The stigmatization of women's health concerns and the disparity in healthcare resources between men and women pose significant challenges to healthcare inclusivity from a societal standpoint. These challenges also carry significant implications in the realm of digital health. FemTech, a rapidly evolving digital health solution focused on improving women's wellness, presents a hopeful avenue to address female’s underrepresented status in healthcare and for inclusive health interventions to bridge disparities. However, there's a limited understanding of how FemTech reflects to females’ needs by specific design and how it distinguishes itself from general digital health solutions.
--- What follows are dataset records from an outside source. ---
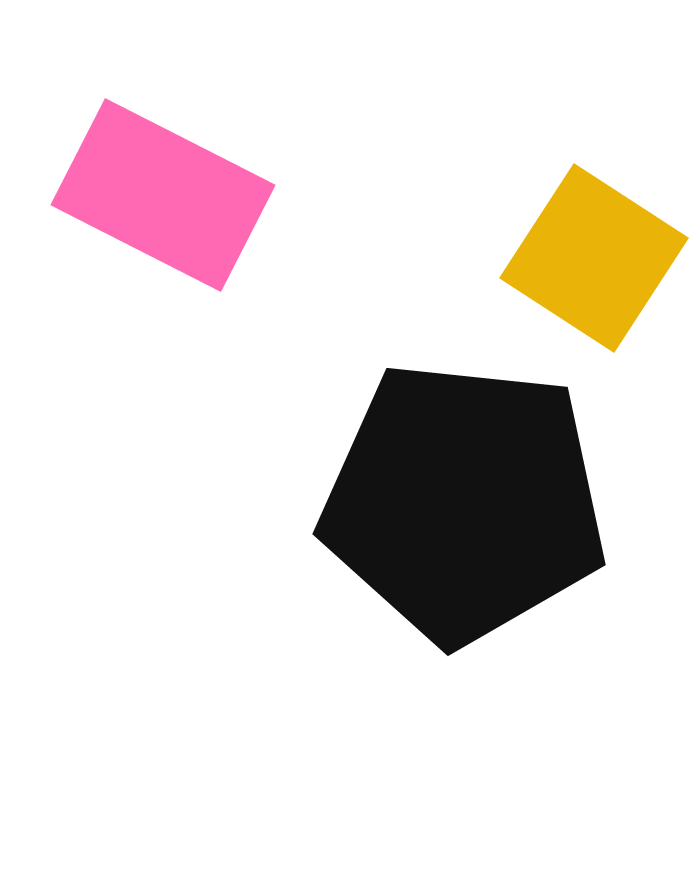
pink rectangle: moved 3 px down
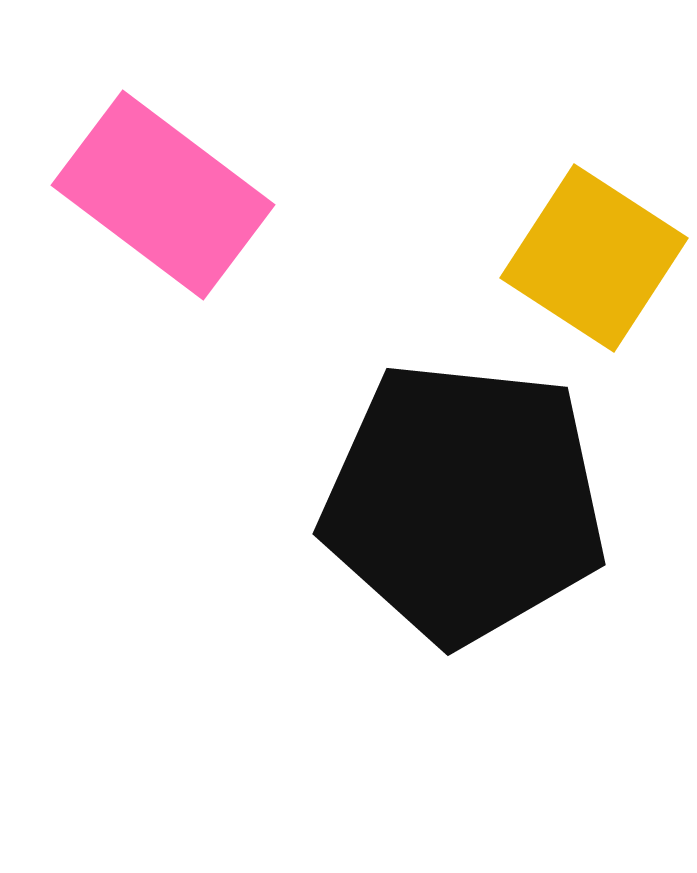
pink rectangle: rotated 10 degrees clockwise
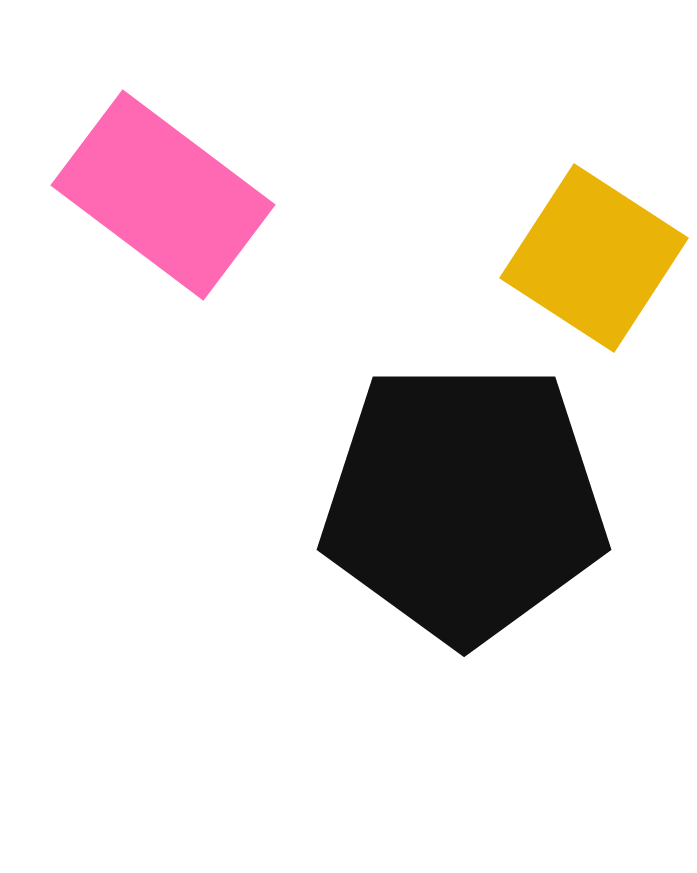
black pentagon: rotated 6 degrees counterclockwise
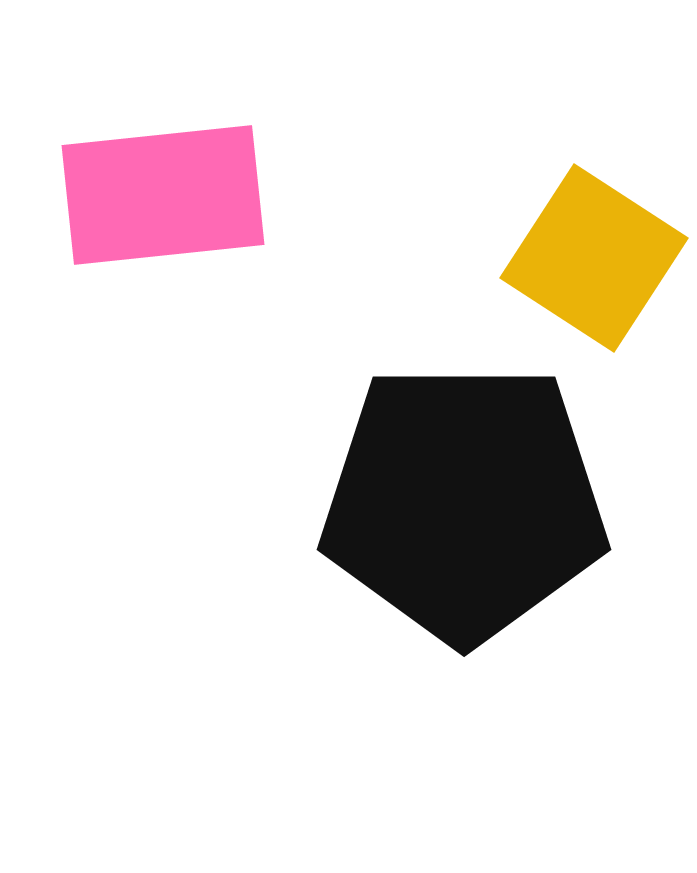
pink rectangle: rotated 43 degrees counterclockwise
This study employed a computational grounded theory approach, utilizing the LDA topic modeling analysis on user reviews of FemTech applications (FemTech apps), to underscore affordances in FemTech apps from the actual users' perspectives. We narrowed our focus to the primary category of FemTech apps: ""Fertility & Pregnancy Mobile"". This not only provided a deeper understanding of user feedback and expectations but also ensured a consistent and ample dataset for the LDA analysis. In total, 21,489 reviews from 193 apps were analyzed.
When the topic number was set to 40, we achieved optimal topic distribution performance. From the generated topics, we identified three primary affordances of FemTech apps: instrumental, experiential, and empowerment affordances. This research deepens the theoretical understanding of FemTech's unique characteristics and offers valuable insights for practical design and FemTech industry’s development.